Ear converts soundwave into the brain through the nervous vestibulocochlearis, and the fluid movement in vestibular organ contributes to balance perception. Therefore, ear is considered an important sensory organ in social life and maintaining body safety while perceiving various environmental signals. As discussed, several factors, such as life-related noise, age, idiopathic causes and genetic disorders, are involved in hearing impairment. Although prophylaxis and drug administration therapies via oral uptake or intravenous injection have been clinically available for the treatment of hearing impairment, some adverse effects are still encountered with high doses of drugs. Also, for the case of ear syndromes and disorders, there is no clinical options available. Therefore, new strategies to the delivery of therapeutic molecules to the inner ear are highly demanded.

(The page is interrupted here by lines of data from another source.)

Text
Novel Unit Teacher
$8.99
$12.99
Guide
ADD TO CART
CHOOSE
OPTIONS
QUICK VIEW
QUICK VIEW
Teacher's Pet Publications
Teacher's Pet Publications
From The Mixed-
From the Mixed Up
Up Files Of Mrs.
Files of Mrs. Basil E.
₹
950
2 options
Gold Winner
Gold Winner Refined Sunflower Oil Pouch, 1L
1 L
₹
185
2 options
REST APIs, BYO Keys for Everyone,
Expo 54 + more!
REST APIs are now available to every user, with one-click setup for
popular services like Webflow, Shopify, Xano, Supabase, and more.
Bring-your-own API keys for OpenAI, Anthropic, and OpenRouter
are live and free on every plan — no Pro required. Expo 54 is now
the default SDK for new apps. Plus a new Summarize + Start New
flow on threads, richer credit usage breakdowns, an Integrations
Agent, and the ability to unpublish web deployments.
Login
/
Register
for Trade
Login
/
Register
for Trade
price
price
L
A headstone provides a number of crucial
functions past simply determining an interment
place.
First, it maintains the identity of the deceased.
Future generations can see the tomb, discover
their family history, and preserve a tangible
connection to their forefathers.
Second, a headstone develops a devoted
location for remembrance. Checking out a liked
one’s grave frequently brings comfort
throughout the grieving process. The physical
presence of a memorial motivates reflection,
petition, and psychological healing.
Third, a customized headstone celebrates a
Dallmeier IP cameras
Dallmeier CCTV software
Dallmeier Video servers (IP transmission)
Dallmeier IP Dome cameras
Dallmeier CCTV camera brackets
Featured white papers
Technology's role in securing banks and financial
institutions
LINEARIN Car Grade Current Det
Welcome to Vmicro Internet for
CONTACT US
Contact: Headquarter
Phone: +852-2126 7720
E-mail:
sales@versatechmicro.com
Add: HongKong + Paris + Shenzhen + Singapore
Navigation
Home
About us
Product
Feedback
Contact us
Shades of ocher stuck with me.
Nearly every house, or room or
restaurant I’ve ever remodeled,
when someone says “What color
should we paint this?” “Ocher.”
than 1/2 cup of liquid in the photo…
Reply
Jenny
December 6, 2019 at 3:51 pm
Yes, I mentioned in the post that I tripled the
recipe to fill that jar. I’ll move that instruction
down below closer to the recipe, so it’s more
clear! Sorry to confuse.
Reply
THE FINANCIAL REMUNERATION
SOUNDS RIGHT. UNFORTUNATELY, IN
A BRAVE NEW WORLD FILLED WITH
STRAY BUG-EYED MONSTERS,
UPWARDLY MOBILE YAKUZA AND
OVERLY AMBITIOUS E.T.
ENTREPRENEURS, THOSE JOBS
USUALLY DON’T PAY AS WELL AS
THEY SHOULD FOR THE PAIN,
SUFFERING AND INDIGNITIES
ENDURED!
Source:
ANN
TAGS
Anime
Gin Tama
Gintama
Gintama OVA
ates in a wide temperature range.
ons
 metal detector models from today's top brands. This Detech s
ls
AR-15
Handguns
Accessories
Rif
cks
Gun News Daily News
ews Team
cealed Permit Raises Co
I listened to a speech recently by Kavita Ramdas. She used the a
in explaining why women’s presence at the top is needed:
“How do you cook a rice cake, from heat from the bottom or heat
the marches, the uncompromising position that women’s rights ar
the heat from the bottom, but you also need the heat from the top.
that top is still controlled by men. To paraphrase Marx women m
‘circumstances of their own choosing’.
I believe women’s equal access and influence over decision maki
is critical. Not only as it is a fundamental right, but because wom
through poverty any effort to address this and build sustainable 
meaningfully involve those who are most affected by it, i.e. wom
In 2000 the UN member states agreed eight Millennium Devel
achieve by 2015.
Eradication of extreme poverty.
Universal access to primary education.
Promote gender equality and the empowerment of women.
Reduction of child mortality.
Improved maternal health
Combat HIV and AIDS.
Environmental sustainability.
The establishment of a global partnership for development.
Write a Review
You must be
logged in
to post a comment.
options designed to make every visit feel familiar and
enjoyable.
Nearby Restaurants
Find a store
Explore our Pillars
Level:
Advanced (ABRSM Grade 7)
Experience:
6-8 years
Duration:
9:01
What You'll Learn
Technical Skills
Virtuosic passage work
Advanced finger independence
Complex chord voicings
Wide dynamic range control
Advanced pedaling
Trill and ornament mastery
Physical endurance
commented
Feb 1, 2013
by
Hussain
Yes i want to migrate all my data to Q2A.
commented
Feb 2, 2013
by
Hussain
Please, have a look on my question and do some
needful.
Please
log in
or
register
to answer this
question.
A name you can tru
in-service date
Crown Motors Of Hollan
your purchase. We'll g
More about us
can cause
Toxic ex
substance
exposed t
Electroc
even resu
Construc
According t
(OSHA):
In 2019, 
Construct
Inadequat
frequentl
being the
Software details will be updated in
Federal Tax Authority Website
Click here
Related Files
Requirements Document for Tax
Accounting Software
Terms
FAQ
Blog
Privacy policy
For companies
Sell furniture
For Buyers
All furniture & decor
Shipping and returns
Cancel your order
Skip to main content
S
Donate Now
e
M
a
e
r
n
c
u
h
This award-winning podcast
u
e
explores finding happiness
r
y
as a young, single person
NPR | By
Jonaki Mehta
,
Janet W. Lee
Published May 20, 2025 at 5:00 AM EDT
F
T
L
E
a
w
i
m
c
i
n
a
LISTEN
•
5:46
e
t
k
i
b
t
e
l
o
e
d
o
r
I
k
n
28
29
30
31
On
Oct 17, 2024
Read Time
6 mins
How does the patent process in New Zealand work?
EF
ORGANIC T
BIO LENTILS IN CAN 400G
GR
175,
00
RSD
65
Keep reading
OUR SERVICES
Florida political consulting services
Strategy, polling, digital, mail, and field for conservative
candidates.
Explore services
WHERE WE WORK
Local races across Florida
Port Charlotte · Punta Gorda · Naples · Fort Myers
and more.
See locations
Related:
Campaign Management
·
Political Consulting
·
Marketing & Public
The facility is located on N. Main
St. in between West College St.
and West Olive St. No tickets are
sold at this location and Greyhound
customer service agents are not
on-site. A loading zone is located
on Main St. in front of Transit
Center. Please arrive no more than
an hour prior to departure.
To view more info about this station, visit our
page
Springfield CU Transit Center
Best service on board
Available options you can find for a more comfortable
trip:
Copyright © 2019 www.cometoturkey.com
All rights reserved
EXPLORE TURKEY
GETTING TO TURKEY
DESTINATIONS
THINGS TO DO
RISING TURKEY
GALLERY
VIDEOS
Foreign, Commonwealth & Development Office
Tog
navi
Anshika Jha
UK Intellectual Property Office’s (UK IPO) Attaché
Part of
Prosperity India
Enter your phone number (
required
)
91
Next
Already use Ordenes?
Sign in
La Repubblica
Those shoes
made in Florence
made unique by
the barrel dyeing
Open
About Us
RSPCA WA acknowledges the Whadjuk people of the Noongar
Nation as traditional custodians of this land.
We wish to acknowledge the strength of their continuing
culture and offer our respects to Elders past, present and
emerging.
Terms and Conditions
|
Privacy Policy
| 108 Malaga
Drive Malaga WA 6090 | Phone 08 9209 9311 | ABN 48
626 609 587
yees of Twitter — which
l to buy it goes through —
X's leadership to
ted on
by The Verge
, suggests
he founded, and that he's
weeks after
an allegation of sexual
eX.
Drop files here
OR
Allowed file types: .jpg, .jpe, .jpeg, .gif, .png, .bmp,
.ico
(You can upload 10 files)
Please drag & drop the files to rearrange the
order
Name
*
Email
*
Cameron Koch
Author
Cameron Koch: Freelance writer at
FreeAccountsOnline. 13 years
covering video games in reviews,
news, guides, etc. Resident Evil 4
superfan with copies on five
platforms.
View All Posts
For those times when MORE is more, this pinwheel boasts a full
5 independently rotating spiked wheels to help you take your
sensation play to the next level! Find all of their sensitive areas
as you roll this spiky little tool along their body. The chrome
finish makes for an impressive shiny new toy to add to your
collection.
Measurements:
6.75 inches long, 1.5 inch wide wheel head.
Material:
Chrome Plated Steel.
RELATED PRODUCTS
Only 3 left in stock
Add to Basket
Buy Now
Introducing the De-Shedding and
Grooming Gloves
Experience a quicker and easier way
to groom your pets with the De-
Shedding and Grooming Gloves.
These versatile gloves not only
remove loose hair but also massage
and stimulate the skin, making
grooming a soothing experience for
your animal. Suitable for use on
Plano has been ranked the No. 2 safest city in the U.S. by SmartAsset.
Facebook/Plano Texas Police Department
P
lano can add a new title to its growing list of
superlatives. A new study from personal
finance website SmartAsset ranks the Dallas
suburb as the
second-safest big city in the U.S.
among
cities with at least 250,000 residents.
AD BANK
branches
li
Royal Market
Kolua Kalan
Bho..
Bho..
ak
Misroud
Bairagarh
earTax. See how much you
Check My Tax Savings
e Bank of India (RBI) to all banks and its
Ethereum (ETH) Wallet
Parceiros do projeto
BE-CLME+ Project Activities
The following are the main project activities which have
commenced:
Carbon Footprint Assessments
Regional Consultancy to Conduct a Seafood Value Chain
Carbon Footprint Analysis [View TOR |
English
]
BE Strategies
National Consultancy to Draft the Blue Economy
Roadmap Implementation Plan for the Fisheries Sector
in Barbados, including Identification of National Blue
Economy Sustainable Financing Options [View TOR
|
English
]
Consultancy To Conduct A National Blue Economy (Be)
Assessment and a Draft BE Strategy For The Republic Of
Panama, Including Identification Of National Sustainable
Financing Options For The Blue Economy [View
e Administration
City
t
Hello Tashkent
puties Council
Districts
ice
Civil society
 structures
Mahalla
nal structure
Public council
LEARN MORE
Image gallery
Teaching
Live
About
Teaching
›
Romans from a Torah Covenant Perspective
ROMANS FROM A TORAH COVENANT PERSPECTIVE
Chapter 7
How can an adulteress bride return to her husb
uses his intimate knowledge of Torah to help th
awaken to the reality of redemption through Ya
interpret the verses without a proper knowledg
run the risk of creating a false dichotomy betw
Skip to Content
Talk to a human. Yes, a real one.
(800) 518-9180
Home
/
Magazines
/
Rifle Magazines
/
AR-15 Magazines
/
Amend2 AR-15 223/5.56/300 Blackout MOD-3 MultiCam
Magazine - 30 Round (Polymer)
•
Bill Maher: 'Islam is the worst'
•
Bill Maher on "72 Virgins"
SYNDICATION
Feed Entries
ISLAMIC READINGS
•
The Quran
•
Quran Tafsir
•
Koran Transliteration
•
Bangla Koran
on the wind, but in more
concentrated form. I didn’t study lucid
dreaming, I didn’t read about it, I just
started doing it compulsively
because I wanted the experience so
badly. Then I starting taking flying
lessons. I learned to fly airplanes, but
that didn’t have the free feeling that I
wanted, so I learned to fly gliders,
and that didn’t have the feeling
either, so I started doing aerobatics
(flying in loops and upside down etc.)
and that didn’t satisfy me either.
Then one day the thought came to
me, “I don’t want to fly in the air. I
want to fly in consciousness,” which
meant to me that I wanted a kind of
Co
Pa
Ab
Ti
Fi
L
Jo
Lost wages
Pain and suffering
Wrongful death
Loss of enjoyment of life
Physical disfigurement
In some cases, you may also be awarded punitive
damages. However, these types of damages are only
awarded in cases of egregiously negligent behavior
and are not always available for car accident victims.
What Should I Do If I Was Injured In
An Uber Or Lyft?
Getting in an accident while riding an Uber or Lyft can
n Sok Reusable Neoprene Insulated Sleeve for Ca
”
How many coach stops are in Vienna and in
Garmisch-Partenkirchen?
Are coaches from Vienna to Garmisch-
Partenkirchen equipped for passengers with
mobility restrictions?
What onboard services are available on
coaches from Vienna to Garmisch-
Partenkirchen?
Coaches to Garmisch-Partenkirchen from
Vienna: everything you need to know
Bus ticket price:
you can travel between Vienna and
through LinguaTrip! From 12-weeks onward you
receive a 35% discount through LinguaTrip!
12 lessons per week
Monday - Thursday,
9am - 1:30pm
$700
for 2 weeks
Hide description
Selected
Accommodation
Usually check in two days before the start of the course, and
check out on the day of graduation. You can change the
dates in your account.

Recent experimental studies have highlighted the active role of biomaterials for the treatment of ear disorders. Direct injection of therapeutic drugs with biomaterials into middle ear is considered one of the best options for inner ear delivery. Among else, NPs and hydrogels offer promising platforms for the efficient loading and controlled delivery of therapeutic molecules with much reduced side effects. Furthermore, those delivery systems can overcome several anatomical barriers to reach the target cells in the inner ear, including the penetration of epithelial layer and target cell membrane, and the escape of lysosomal degradation inside cells. In the future therapy, non-viral gene delivery with NPs is also considered for the treatment of ear disorders caused by genetic syndromes due to their safety.